LA NUEVA CHINA ES UN MITO
Publicado en
mayo 26, 2013
Izquierda: La muchedumbre compra en la Avenida Nanjing, de Shanghai. Derecha: Deng Xiaoping.
Fotos: Izquierda, © Carl Purcell; derecha, Peter Turnley/Newsweek.
Un viejo trabajador chino dice que, por desgracia, algunas cosas no han cambiado en su país.
Por Fox Butterfield (ha cubierto la información sobre China para el Times de Nueva York desde 1979).
CORRÍAN LOS PRIMEROS días de julio de 1989, y yo había vuelto a China tras ocho años de ausencia, muy intrigado por la suerte de mis viejos amigos chinos. Algunos, como Tang*, habían seguido en contacto conmigo mediante cartas que entregaban a norteamericanos conocidos suyos, antes que confiar en el servicio postal chino.

● **QUÉ HARÁS**:
(1) Responde según el texto sobre China:
(a) ¿Desde qué año cubre Fox Butterfield la información sobre China para el Times de Nueva York?
(b) ¿Cuántos años de ausencia llevaba el autor al volver a China en julio de 1989?
(c) ¿En qué avenida de Shanghai compra la muchedumbre de la foto?
(2) ¿Cómo se traduce al inglés esta oración del texto sobre China: "Un viejo trabajador chino dice que, por desgracia, algunas cosas no han cambiado en su país."?
(3) Prosigue el texto sobre China a partir de su última oración.

● **Un bloque de datos**:
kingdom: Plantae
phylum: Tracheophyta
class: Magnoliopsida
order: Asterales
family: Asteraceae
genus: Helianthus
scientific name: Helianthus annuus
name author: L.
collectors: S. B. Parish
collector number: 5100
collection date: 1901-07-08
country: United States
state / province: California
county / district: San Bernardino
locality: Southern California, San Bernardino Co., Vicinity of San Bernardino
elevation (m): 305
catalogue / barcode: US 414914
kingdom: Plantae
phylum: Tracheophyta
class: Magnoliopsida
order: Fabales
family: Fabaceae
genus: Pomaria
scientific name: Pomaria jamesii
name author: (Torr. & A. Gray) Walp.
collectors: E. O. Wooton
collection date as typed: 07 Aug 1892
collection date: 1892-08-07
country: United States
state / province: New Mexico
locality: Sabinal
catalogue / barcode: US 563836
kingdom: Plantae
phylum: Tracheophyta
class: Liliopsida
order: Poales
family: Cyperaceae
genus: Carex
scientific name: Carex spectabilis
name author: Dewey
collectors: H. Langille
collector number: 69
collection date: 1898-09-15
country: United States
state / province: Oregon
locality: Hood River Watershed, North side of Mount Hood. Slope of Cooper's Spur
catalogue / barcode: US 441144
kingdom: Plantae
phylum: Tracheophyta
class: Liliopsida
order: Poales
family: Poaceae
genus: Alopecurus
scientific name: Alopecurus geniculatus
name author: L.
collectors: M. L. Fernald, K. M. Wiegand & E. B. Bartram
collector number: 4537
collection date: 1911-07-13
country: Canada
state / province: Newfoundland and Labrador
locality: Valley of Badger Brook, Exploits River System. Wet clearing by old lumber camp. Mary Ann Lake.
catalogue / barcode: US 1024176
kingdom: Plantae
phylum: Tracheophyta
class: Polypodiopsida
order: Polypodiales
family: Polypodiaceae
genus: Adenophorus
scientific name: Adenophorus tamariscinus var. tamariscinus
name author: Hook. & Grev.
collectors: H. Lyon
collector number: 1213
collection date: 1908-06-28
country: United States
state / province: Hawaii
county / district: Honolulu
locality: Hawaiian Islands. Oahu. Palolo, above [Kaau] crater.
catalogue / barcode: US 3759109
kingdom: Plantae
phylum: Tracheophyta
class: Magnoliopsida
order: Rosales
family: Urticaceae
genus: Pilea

● **RESULTADOS**:
(1)
(a) Desde 1979.
(b) Ocho años.
(c) En la Avenida Nanjing.

(2) An old Chinese worker says that, unfortunately, some things have not changed in his country.

(3)
No obstante, titubeé antes de marcar el número de Tang. El gobierno chino había censurado mi último libro, y yo no deseaba meter a Tang en aprietos, sobre todo en ese momento, cuando regía en Pekín el estado de sitio. Sólo había transcurrido un mes desde que el Ejército de Liberación del Pueblo había masacrado a cientos de civiles en la Plaza Tiananmen de Pekín. Tang me había escrito hacía pocos meses para informarme que había obtenido empleo de funcionario en una de las nuevas compañías exportadoras, propiedad del ejército. Era una posición cómoda que le había conseguido su padre, general jubilado.
Tang reconoció mi voz al instante y sugirió que nos viéramos en nuestro sitio de reunión habitual: una esquina cercana al Hotel Pekín, donde yo me había alojado en otro tiempo. Hombre alto y corpulento, de 40 años, Tang solía acudir a nuestros encuentros pedaleando en una bicicleta; pero esta vez estuve a punto de no reconocerlo, porque llegó en un reluciente jeep Cherokee nuevo. El vehículo, perteneciente a su oficina, era simbólico también en otros aspectos: lo habían construido en una fábrica de Pekín, copropiedad de la Chrysler Corporation y de una empresa estatal china.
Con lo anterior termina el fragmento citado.